START MATERIAL SUPPLIED

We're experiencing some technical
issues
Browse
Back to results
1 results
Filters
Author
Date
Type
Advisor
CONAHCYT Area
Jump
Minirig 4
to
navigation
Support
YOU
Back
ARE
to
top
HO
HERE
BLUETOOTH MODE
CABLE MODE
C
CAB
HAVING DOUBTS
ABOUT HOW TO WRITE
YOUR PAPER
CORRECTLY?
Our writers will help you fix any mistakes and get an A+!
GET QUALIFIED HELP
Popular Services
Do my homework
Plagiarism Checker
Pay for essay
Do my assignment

END MATERIAL SUPPLIED
START MATERIAL SUPPLIED

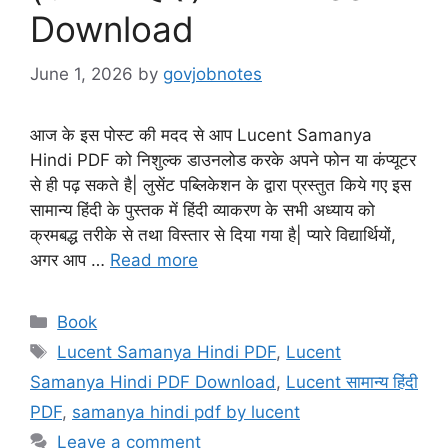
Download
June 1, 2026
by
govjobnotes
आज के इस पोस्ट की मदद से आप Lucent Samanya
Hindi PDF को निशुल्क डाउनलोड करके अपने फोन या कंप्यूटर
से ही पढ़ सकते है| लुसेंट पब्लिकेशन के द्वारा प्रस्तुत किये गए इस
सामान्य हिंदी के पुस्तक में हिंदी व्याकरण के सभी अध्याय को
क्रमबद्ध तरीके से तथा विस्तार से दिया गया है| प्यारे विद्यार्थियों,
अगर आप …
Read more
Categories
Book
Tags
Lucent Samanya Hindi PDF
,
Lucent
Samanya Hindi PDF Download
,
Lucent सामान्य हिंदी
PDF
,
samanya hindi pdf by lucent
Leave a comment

END MATERIAL SUPPLIED

*AIM OF THE TASK*
Rewrite the material from the line that contains "We're experiencing some technical" through the line that contains "Do my assignment", replacing "Popular Services" with "Featured Services" and leaving everything else unchanged. Reproduce only those lines.

*RESULT OF THE EXERCISE*
We're experiencing some technical
issues
Browse
Back to results
1 results
Filters
Author
Date
Type
Advisor
CONAHCYT Area
Jump
Minirig 4
to
navigation
Support
YOU
Back
ARE
to
top
HO
HERE
BLUETOOTH MODE
CABLE MODE
C
CAB
HAVING DOUBTS
ABOUT HOW TO WRITE
YOUR PAPER
CORRECTLY?
Our writers will help you fix any mistakes and get an A+!
GET QUALIFIED HELP
Featured Services
Do my homework
Plagiarism Checker
Pay for essay
Do my assignment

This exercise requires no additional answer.